◆ Challenge 1: Substitute "aerial image" for "satellite image" in the records, from the line containing "Identify all objects" through the end of the records, and give those lines back with everything else unchanged and the pictures left out.

◆ Document excerpt:

— Start —

The TRT World Research Centre is proud to present its latest report, developed in conjunction with the 2025 TRT World Forum, held on 31 October – 1 November in Istanbul.
This year’s Forum brought together global leaders, policymakers, academics, and experts for vital discussions on today’s shifting international order. Under the theme “The Global Reset: From the Old Order to New Realities,” participants examined how changes in economics, technology, media, and governance are transforming the world.
The report engages with the intellectual core of the Forum, offering in-depth analysis on key topics — including the realignment of global alliances, evolving economic power structures, regional diplomacy, and the impact of emerging technologies. It also explores strategies for achieving justice in conflict-affected regions.
Through this publication, we aim to enhance understanding of the complex challenges and opportunities reshaping the global landscape.
Strategic Argument and Areas of Debate
The global transition toward multipolarity presents a profound geopolitical paradox wherein the diffusion of international power empowers constructive middle powers to forge new cooperative frameworks, whilst simultaneously provoking major powers to increasingly rely upon transactional unilateralism and the weaponisation of economic statecraft.
Executive Summary
The erosion of the post-Cold War liberal international order has accelerated a structural transition toward a fragmented, multipolar system defined by intense great-power competition and the normalisation of transactional foreign policy under doctrines such as Trumpism. In response to the institutional paralysis of the United Nations Security Council and the coercive economic strategies deployed by the United States and China, emerging middle powers including Türkiye, Brazil, and South Africa are increasingly acting as systemic stabilisers through norm entrepreneurship and mediation. Initiatives spanning from the Black Sea Grain Initiative and the Middle Corridor to alternative governance platforms like BRICS illustrate a concerted effort by regional actors to construct a more equitable, inclusive, and resilient multilateral architecture.
Analytical Framework and Key Drivers
Resurgence of Transactional Unilateralism: The United States has increasingly abandoned multilateral consensus in favour of transactional doctrines, wielding tools like the CHIPS Act and punitive tariffs to secure strategic advantages against international rivals.

— End —

◆ Records shown:
— Start —

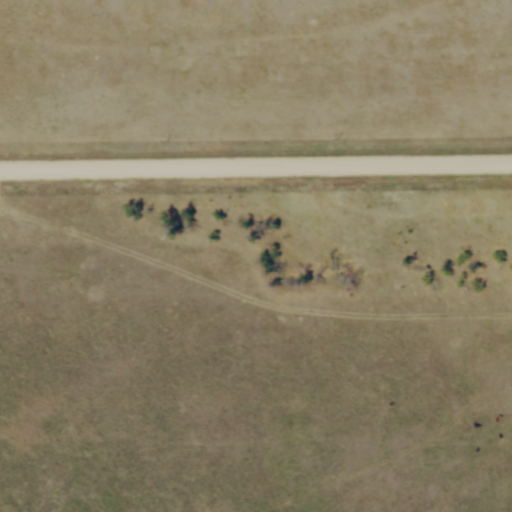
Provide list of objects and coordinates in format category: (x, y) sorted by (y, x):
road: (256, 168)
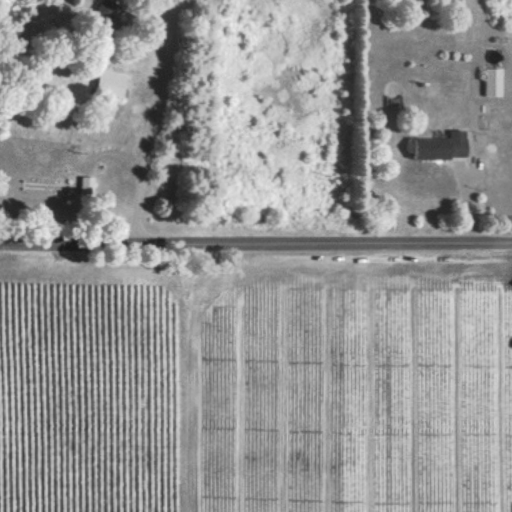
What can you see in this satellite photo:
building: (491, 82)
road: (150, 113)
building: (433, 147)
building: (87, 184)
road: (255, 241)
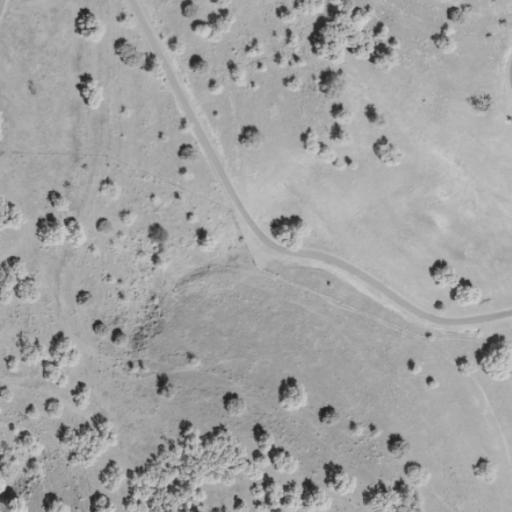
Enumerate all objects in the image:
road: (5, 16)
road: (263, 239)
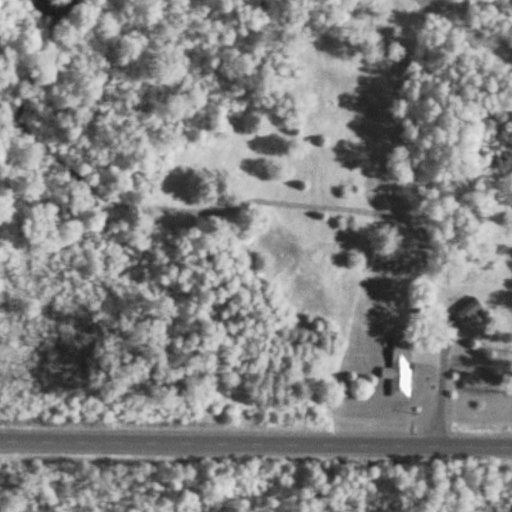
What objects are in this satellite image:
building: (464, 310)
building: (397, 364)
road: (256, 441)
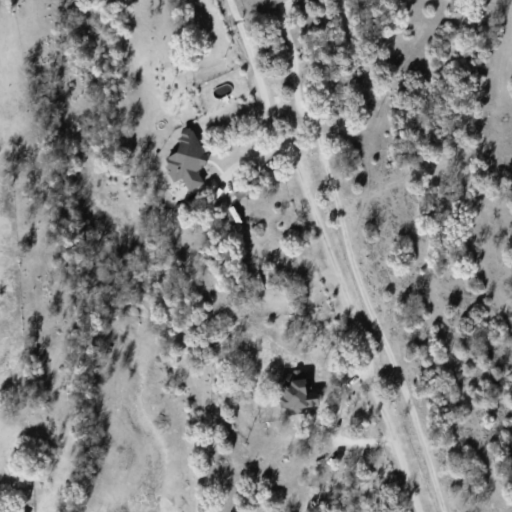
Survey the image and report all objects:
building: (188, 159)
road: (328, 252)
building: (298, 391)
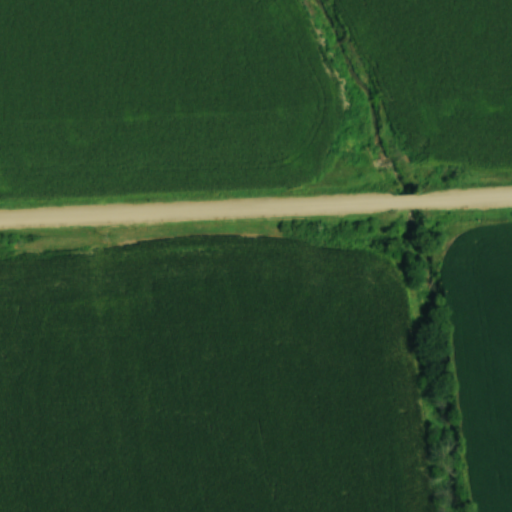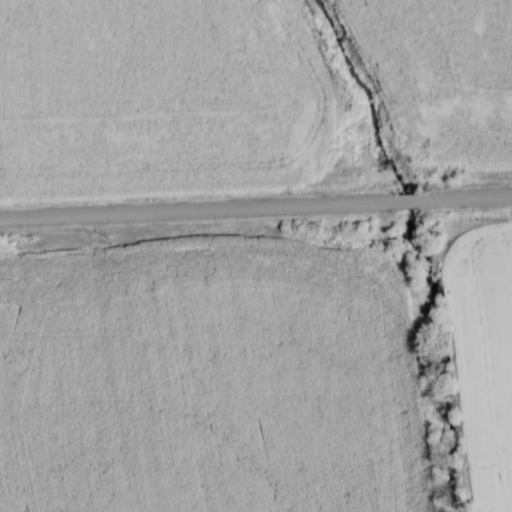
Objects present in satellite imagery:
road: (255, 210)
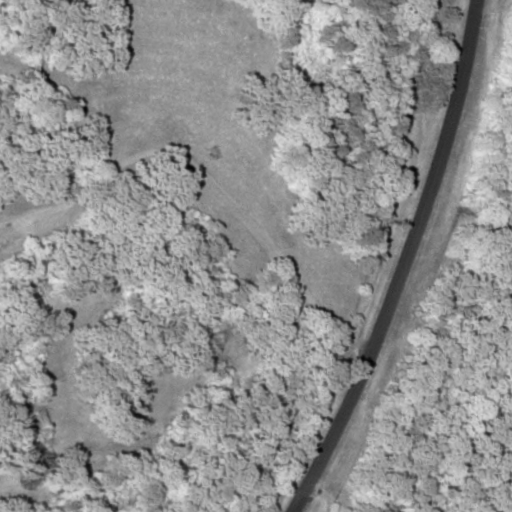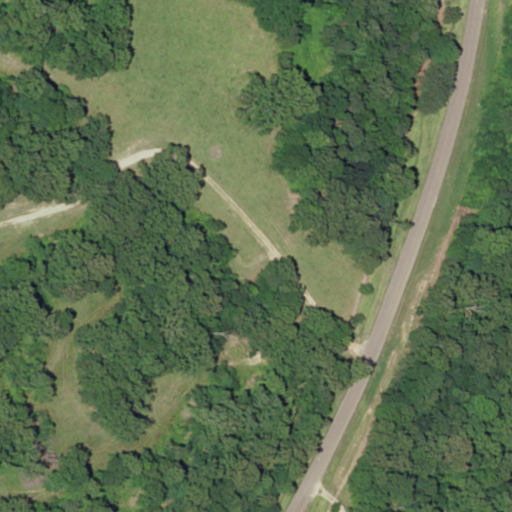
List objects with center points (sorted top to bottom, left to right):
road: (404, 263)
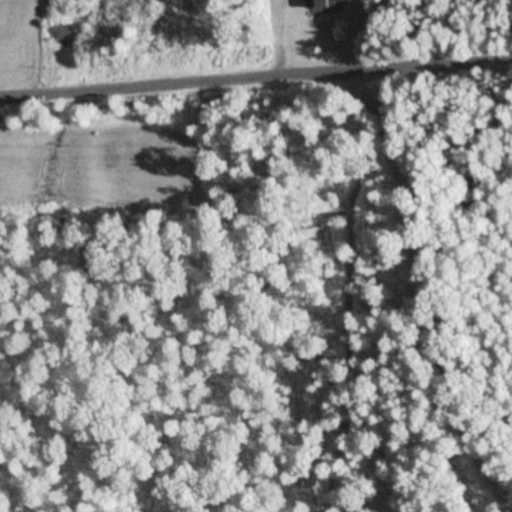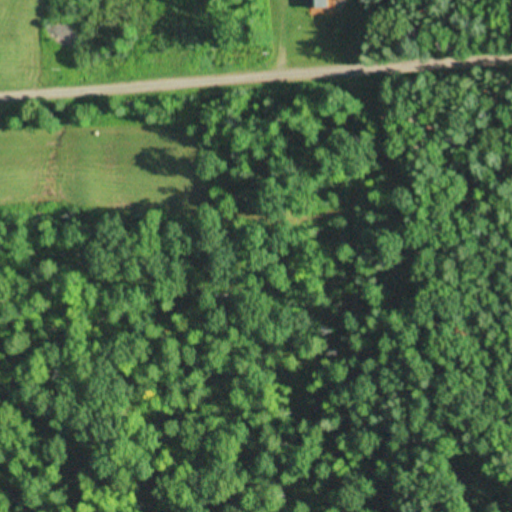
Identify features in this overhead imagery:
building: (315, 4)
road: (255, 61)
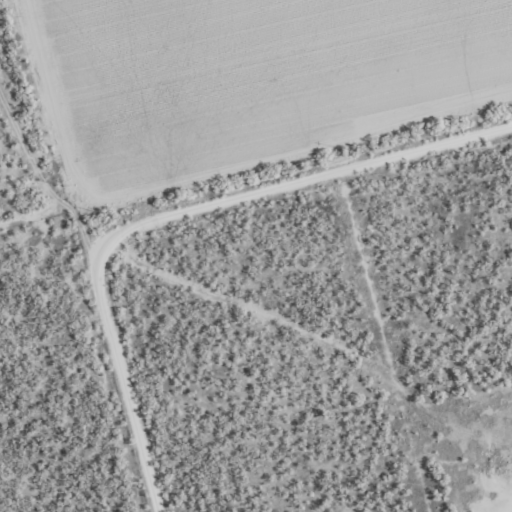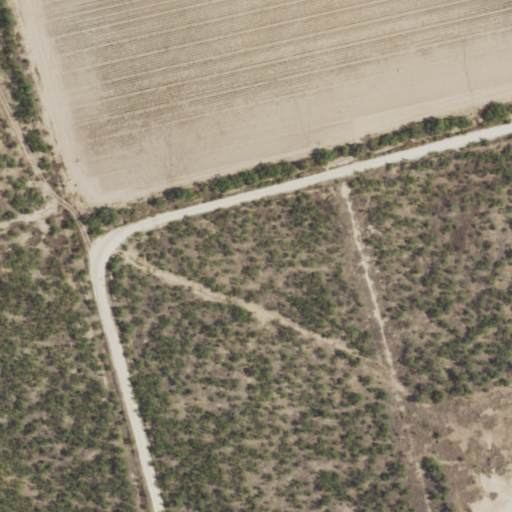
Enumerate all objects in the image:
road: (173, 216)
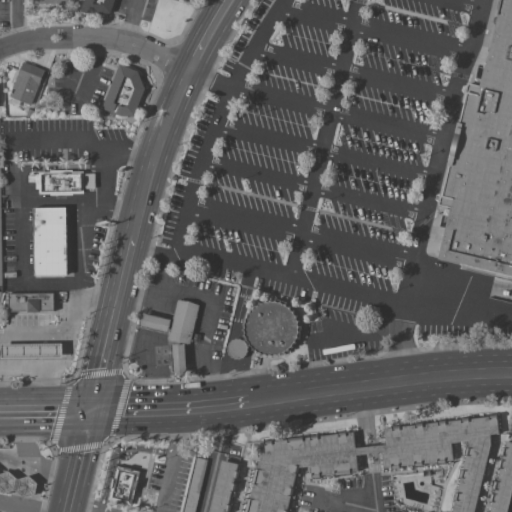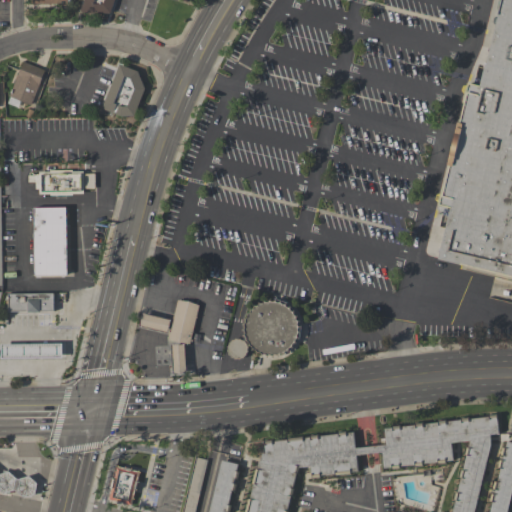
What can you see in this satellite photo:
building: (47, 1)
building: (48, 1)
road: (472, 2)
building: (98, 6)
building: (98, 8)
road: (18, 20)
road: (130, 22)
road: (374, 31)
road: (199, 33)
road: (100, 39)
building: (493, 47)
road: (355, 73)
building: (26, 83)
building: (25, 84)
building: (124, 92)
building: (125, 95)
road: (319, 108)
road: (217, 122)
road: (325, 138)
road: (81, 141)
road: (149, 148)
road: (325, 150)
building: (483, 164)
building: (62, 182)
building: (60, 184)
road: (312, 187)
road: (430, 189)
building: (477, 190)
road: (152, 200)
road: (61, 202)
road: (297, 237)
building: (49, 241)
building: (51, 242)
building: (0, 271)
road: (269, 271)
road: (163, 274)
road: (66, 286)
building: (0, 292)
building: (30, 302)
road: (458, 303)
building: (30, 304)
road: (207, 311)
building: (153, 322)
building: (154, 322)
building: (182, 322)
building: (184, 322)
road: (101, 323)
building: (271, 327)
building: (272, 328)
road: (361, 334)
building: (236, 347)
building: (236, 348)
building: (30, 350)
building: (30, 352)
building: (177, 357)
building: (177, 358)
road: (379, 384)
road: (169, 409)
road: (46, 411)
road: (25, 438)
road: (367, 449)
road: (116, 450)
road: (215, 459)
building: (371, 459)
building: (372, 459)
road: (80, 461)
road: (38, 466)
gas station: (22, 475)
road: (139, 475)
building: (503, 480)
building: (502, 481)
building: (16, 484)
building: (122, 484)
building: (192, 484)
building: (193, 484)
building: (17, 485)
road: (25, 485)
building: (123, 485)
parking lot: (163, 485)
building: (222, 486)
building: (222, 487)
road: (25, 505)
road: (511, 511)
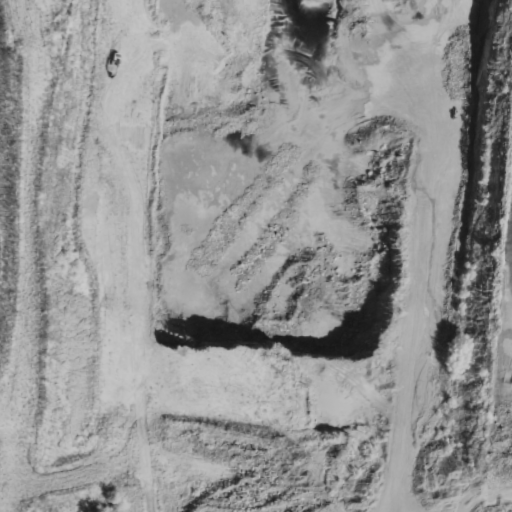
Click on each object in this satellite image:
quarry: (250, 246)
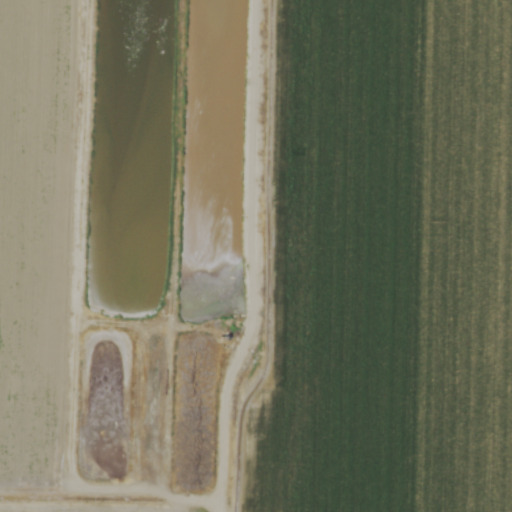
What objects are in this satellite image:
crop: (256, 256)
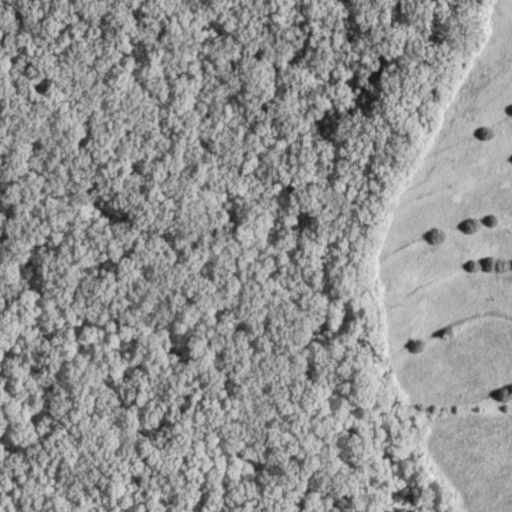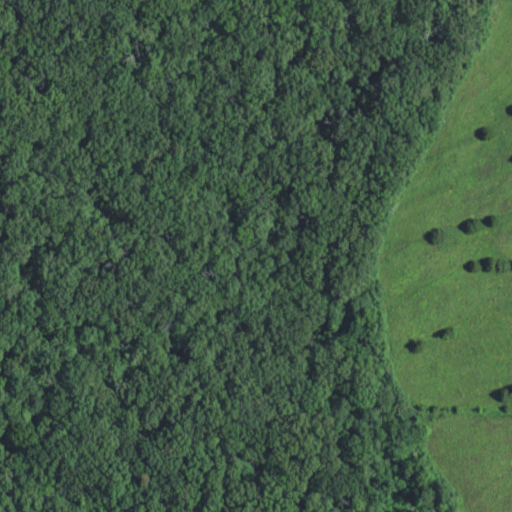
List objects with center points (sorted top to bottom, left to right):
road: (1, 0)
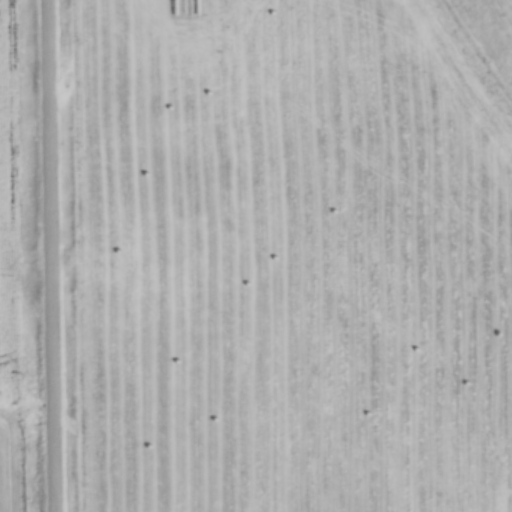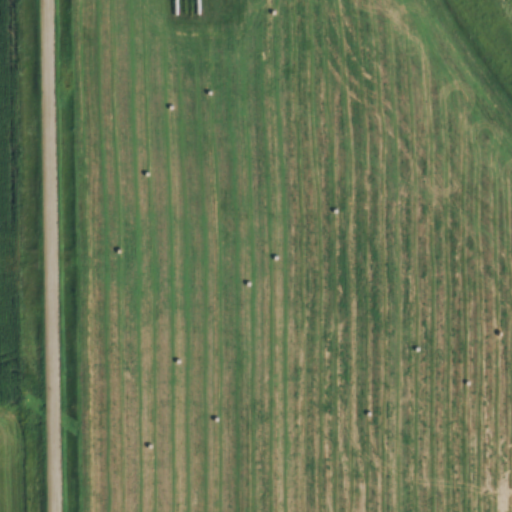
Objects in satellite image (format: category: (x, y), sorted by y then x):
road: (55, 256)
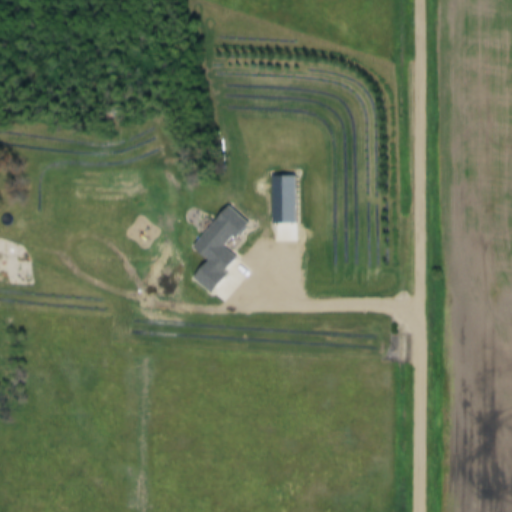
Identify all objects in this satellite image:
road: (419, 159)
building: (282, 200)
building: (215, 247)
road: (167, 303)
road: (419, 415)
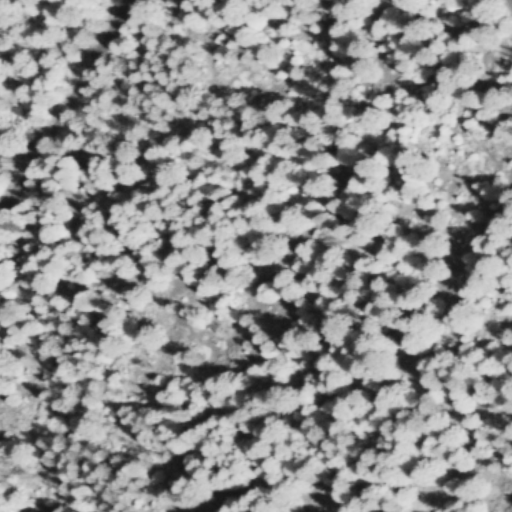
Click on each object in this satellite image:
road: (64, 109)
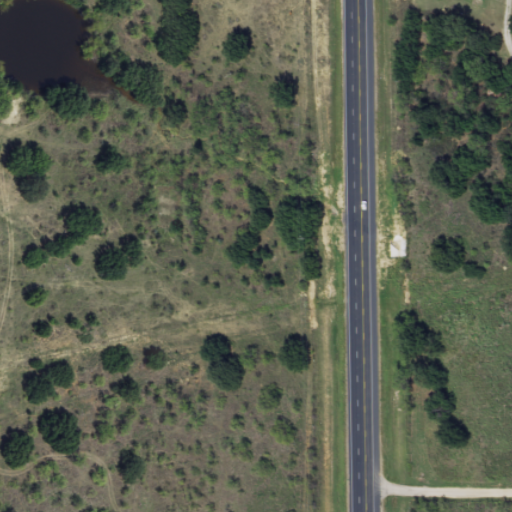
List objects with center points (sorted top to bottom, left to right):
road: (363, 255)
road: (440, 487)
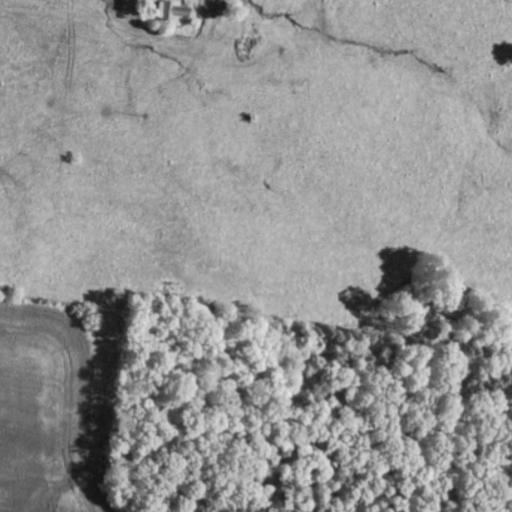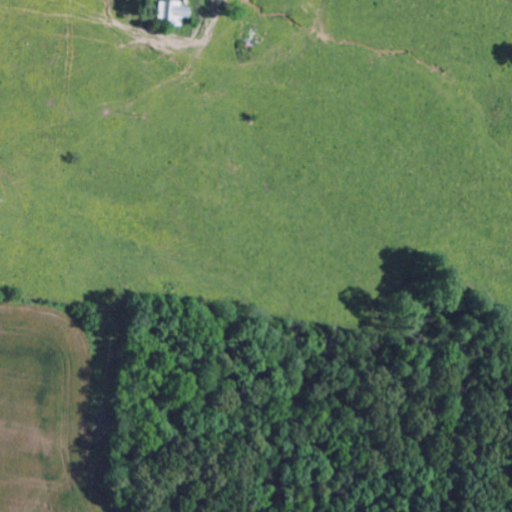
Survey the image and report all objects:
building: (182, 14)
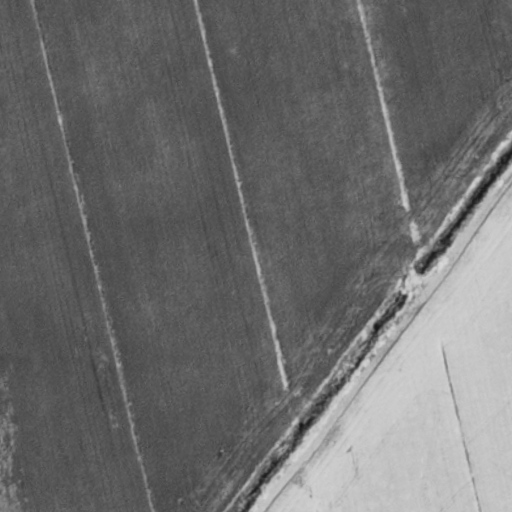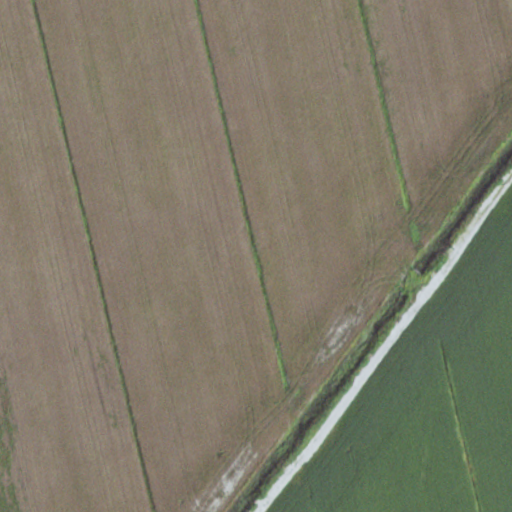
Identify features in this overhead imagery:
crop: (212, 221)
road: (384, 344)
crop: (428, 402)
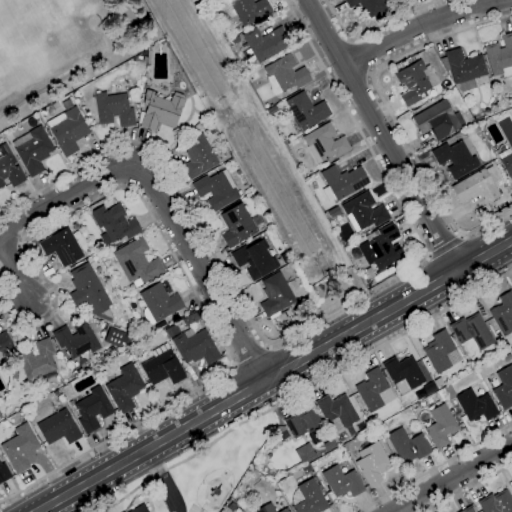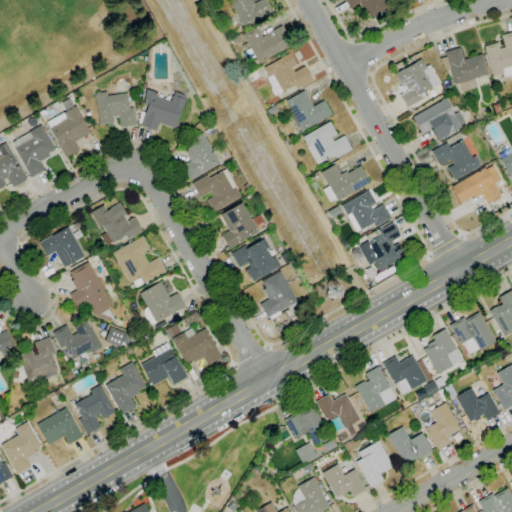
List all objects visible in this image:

— End —

◆ Challenge 2: Proceed with the report on the shifting international order, carrying on after its final sentence.

◆ Output 1:
Identify all objects in this aerial image:
road: (419, 159)
building: (282, 200)
building: (215, 247)
road: (167, 303)
road: (419, 415)
Click on each object in this aerial image:
road: (64, 109)
List objects with center points (sorted top to bottom, left to right):
road: (363, 255)
road: (440, 487)
Survey the image and report all objects:
building: (182, 14)
Identify features in this overhead imagery:
crop: (212, 221)
road: (384, 344)
crop: (428, 402)
List all objects visible in this image:

◆ Output 2:
Ascendance of Middle Powers: Emerging nations such as Türkiye, Indonesia, and South Africa leverage diplomatic agility to mediate conflicts and challenge the United Nations Security Council structure through campaigns advocating for representative global governance.
Weaponisation of Economic Interdependence: Global trade networks are fracturing as actors deploy sanctions, export controls, and massive infrastructure frameworks like the Belt and Road Initiative and the Global Gateway to establish competing geopolitical blocs.
Technological Sovereignty and Defence: States are aggressively pursuing indigenous technological advancement—exemplified by the National Technology Initiative and platforms like the Bayraktar TB3—to reduce external dependencies and redefine regional security architectures.
Erosion of International Law: The failure of institutions to enforce mechanisms such as United Nations Security Council Resolution 2417 during the ongoing crises in Gaza and Ukraine reveals profound accountability gaps that fundamentally undermine the post-1945 liberal order.
Strategic Assessment & Empirical Findings
- By March 2024, Türkiye ascended to become the 11th largest arms exporter globally, distributing advanced defence products to over 180 countries and generating an unprecedented 7.1 billion USD in revenue.
- Under the 2024 China Belt and Road Initiative (BRI) Investment Report, Chinese financial commitments in Central Asia surged by 40%, cementing China as the destination for over 70% of Turkmenistan’s total natural gas exports.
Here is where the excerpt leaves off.